Als wir die Fuchsiaallee des Gartens hinabschritten, verzögerte Seymour absichtlich seinen Schritt . . . Er nahm meinen Arm und sagte, als die anderen außer Hörweite waren: 290

– Sind Sie mir böse?

– Mr. Seymour, ich muß Sie um Verzeihung bitten für die heftige Antwort, die ich Ihnen gegeben habe. Ich kann es nicht vertragen, daß über deutsche Dinge von Ausländern gesprochen wird, die mein Land nur ganz oberflächlich kennen und – eben wegen ihrer anderen Erziehung – auch niemals kennen werden. Ich weiß, daß der Deutsche seine Schwächen hat, genau so wie der Amerikaner, der Engländer, der Franzose. Kritik aber muß von der gleichen Basis aus geübt werden. Sonst ist sie sinnlos. Ein amerikanischer Großkaufmann mag über einen deutschen Großkaufmann ein Urteil fällen – aber nicht über deutsche Bildungsfragen, die ihm wesensfremd sind. Die deutsche Bildung ist höchstes Weltgut. Das erhebt sie über jedes Geplauder bei Kaffee und Zigarre in dem Landhaus eines englischen Kaufmanns. Ich kann es auch nicht ertragen, daß minderwertiger Journalismus Meinungen über Dinge prägen hilft, von denen er genau so wenig Ahnung hat, wie ich von seinem Handwerk. Und ganz und gar rotes Tuch sind für mich alle billigen Verallgemeinerungen! »Die Deutschen«, »die Franzosen«, »die Amerikaner«! Was soll der Mumpitz!

Mr. Seymour blieb stehen.

– Ich liebe Ihr Vaterland. Ich halte es für ein sehr großes Land. Aber ich kann natürlich vieles nicht verstehen! 291

– Das wird Ihnen niemand verargen . . .

– Sehn Sie: ich erschrecke geradezu, wenn ich mir denke, daß ein junger Mensch wie Sie drei Jahre seines Lebens an eine solche Arbeit hängt, ohne nur einen Cent an ihr zu verdienen . . . Stellen Sie sich doch einmal vor, ich sollte drei Jahre lang dasselbe tun . . . Über einen toten Dichter, den wahrscheinlich kein Mensch mehr liest, viele Seiten schreiben, die doch auch keinen goodseller abgeben werden! Wissen Sie, was mich das kosten würde? Rund hunderttausend Dollar – zwanzigtausend Pfund – vierhunderttausend Mark in drei Jahren! Dreimal mein Jahreseinkommen!

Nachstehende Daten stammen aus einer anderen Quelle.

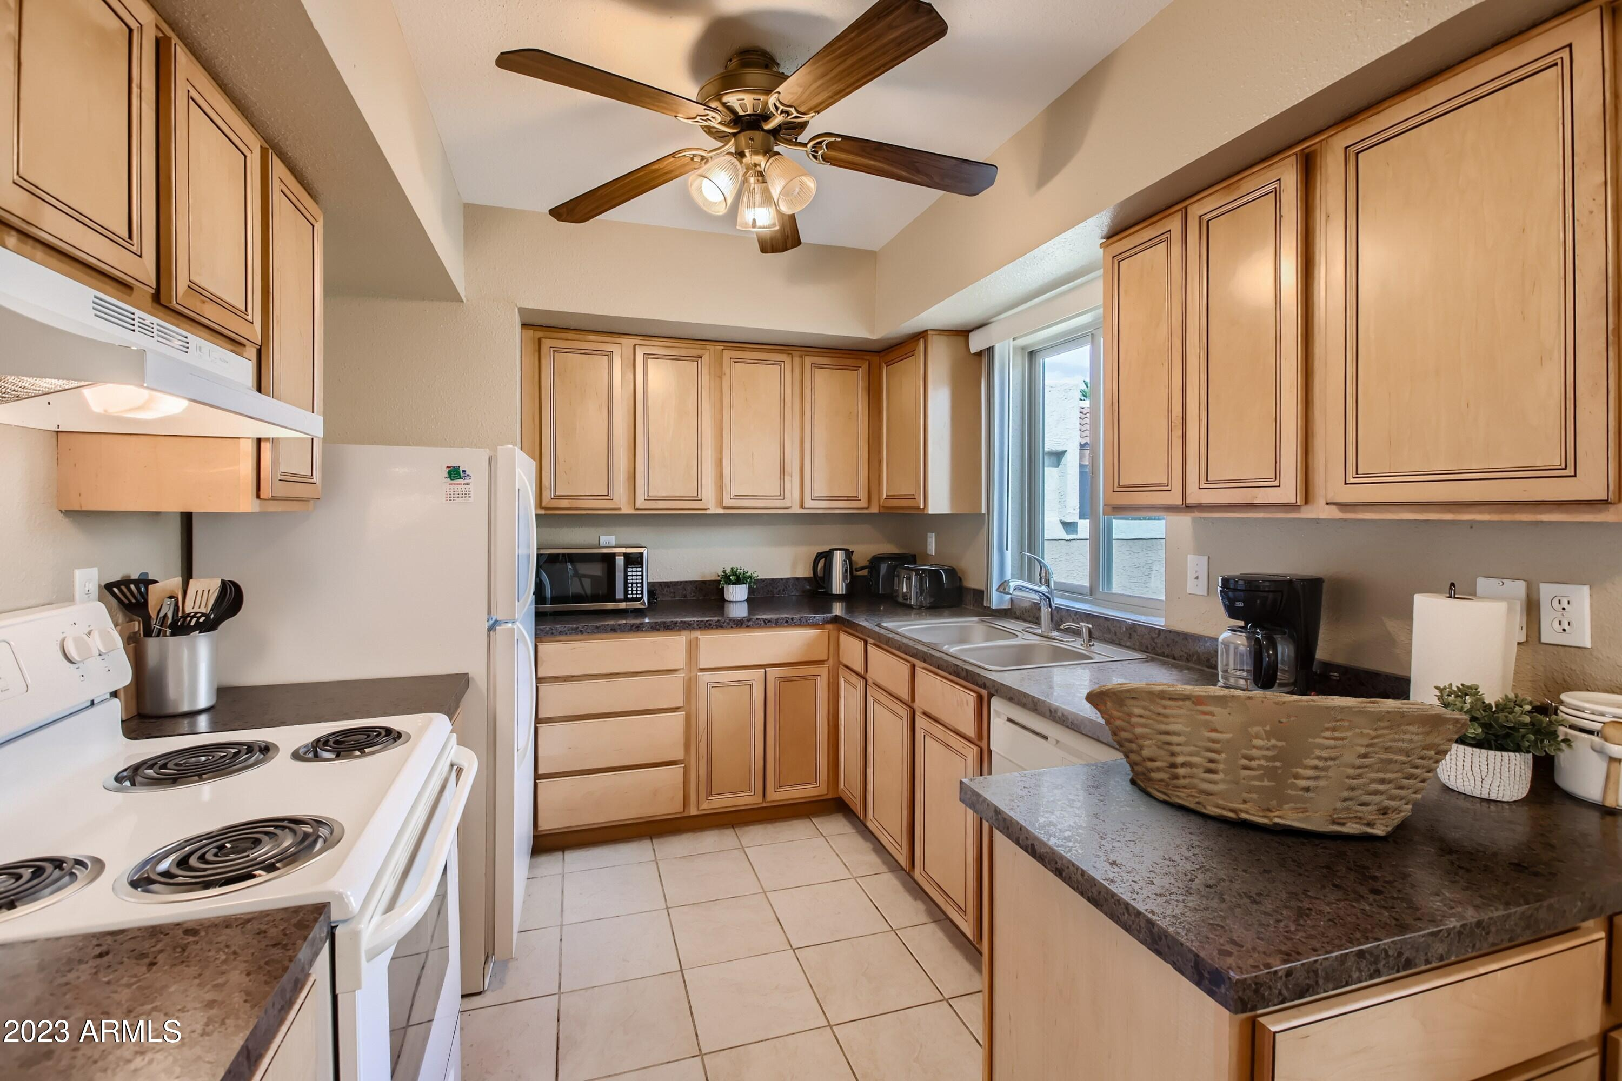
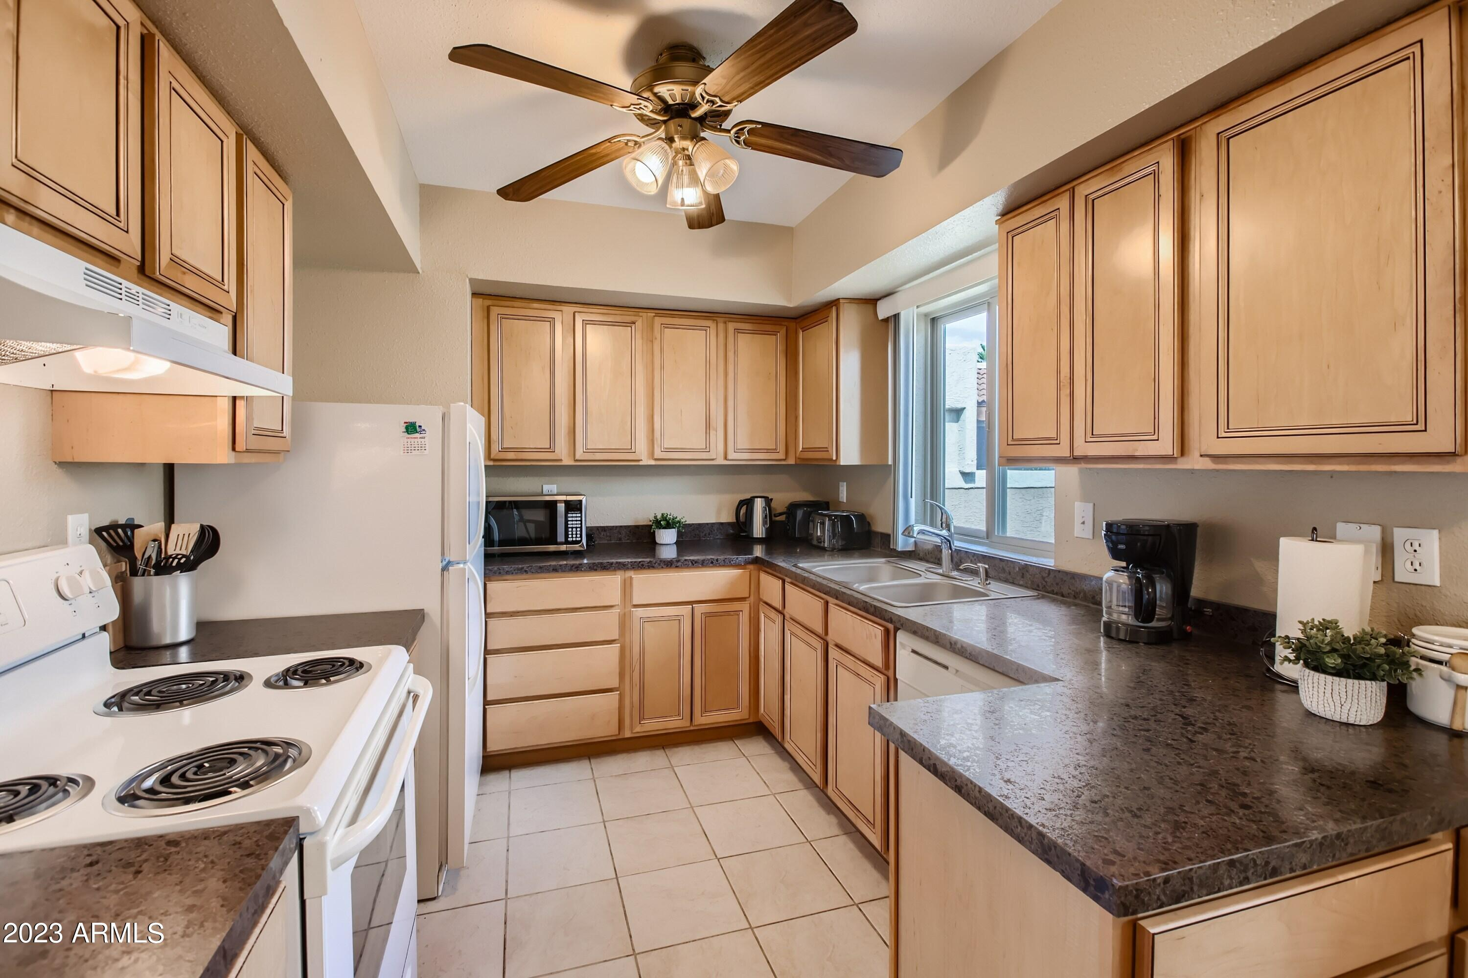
- fruit basket [1085,678,1471,837]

– Aber der Vergleich ist ja ganz falsch, Mr. Seymour! Sie haben doch als zwei- bis vierundzwanzigjähriger Mensch keine dreiunddreißigtausend Dollar im Jahr verdient!

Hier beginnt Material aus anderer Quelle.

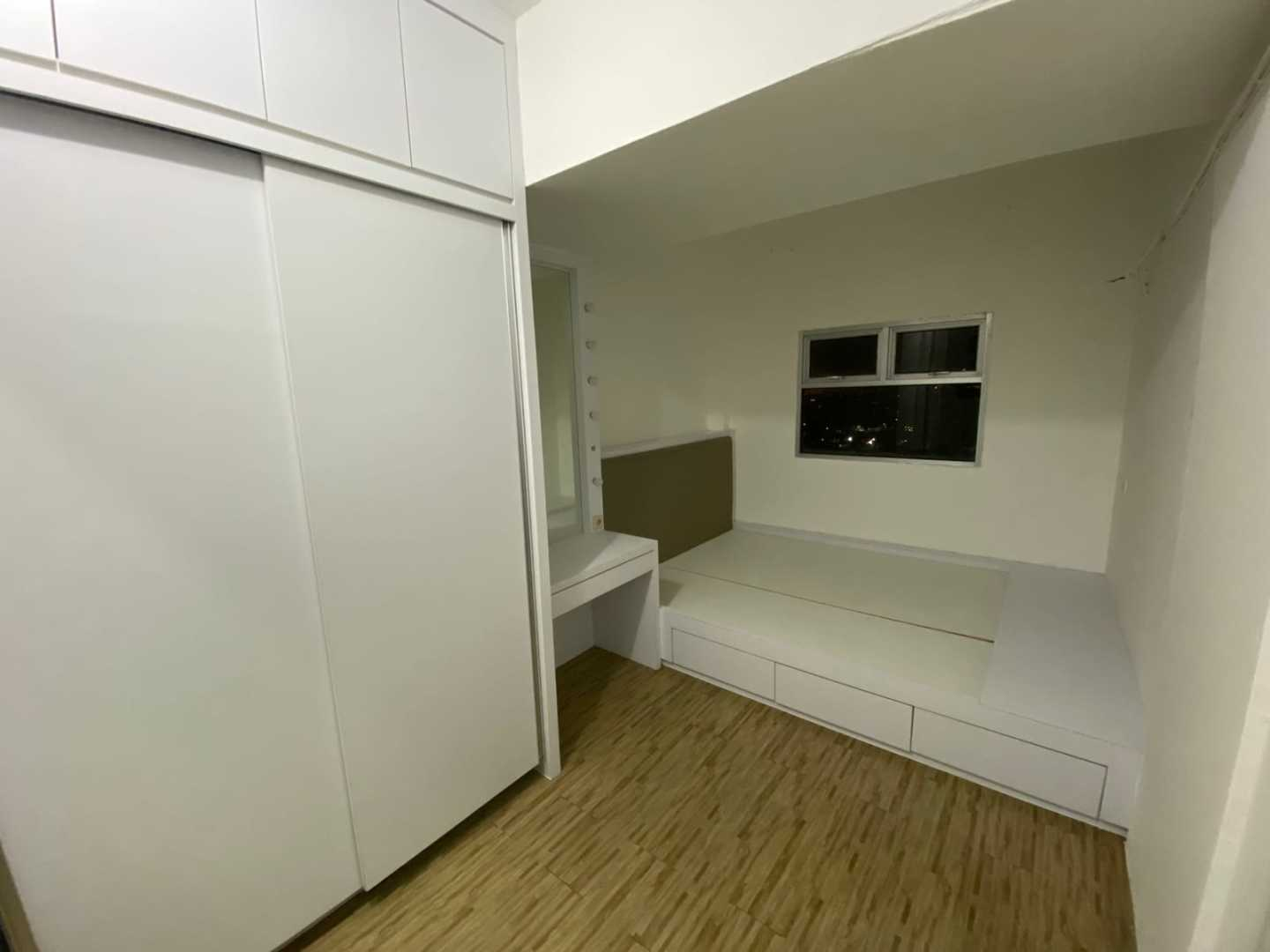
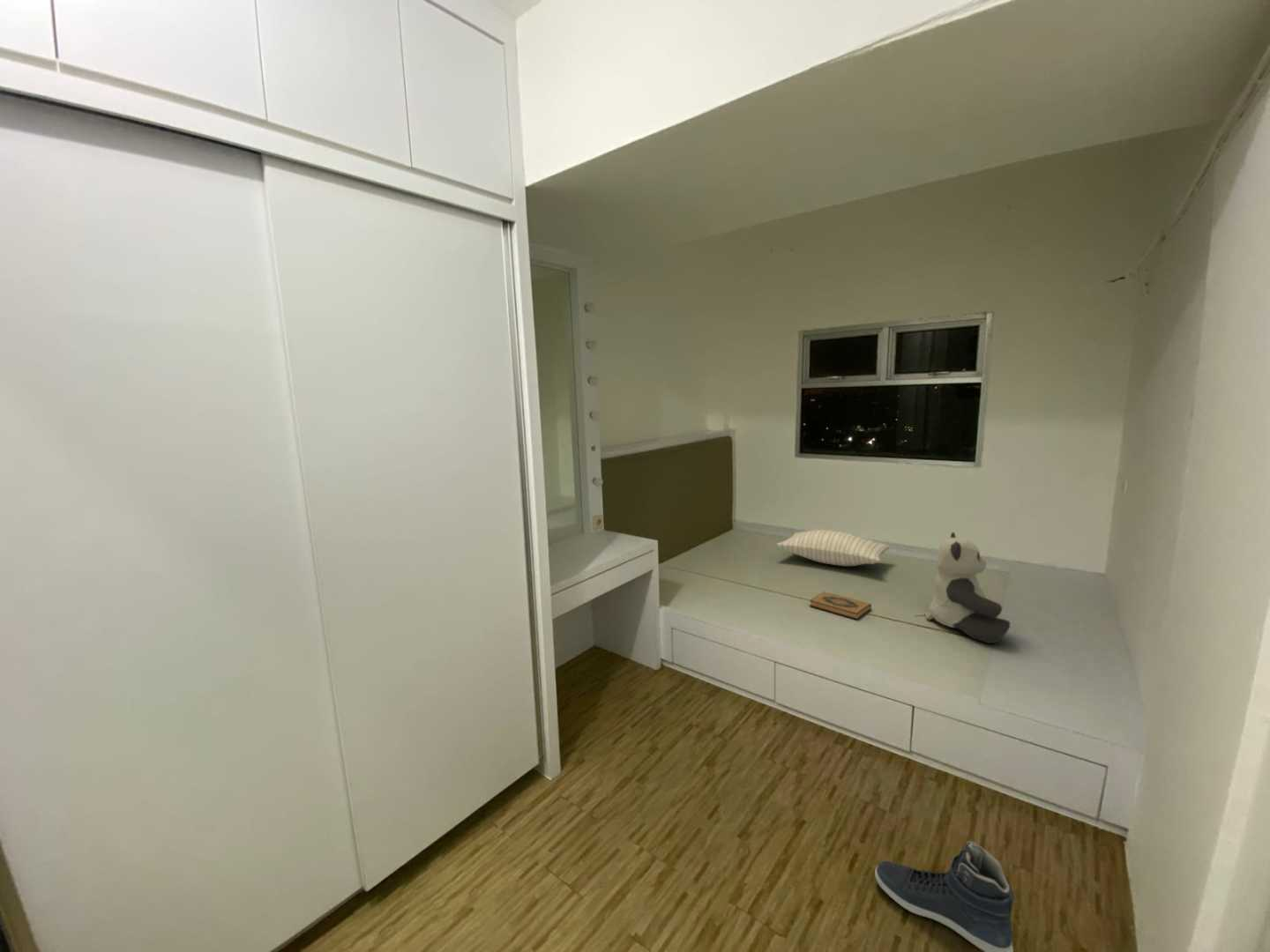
+ teddy bear [924,532,1011,644]
+ sneaker [874,840,1015,952]
+ hardback book [809,591,872,621]
+ pillow [775,529,891,567]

Wait a minute . . . Mit vierundzwanzig, also 1892, habe ich gemacht neuntausend Dollar . . . 1891 zwölftausend . . . 1890 achttausend . . . gibt zusammen neunundzwanzigtausend Dollar, das sind rund hundertundzwanzigtausend Mark . . . Soviel hätte mich diese Arbeit also gekostet . . . Das ist allerhand, ja?

– Mr. Seymour: ich wiederhole Ihnen, daß sich Geisteswissenschaft so nicht ausmünzen läßt. Geben wir also diese unfruchtbarste aller Unterhaltungen auf!

– Einverstanden! Aber nun sagen Sie mir, wozu Ihnen Ihre Arbeit dient . . . 292

– Ehrlichkeit gegen Ehrlichkeit, Mr. Seymour: Mir persönlich dient sie nur mittelbar. Warum: das will ich Ihnen gelegentlich erklären . . . Ich möchte von diesen Dingen jetzt nicht sprechen. Wenn man den ganzen Tag Tabellen aufgestellt und nachgeprüft hat, steht einem am Abend der Kopf nicht nach solchen Gesprächen . . . Das werden Sie begreifen. Ich will jetzt tanzen – und später noch mit meinem Freunde einen Nachtspaziergang machen . . .

I understand you perfectly well . . . You like nature?

Yes.

So do I! No more wunderful emotion than a beautiful sunset or moonrising . . . I think, we must have moon . . . Oh yes . . . look there . . . there . . .

Und er wies mit seiner etwas zu starken Hand, an der er einen bohnengroßen, in Platin gefaßten Smaragd trug, gegen einen Hügelsaum, hinter dem eben aus bräunlichem Wolkengeflock die kupferne Scheibe aufstieg . . .


Ich hatte mich mit Manfred gegen zehn Uhr aus dem Tanzsaal des Grosvenor-Hotels fortgestohlen . . . Die Luft war so lau, daß wir ohne Mantel, ohne Hut, am Strandweg dahinschlenderten, den Blick bald über die silbern ansteigende Flut, bald in das Spiel der Wolken lenkend, die das wachsende Mondlicht mit breiten Bändern säumte. 293

– Was ist mit dir? fragte Manfred. Ich finde dich seit vorgestern auffallend verändert . . . Du bist so gereizt . . .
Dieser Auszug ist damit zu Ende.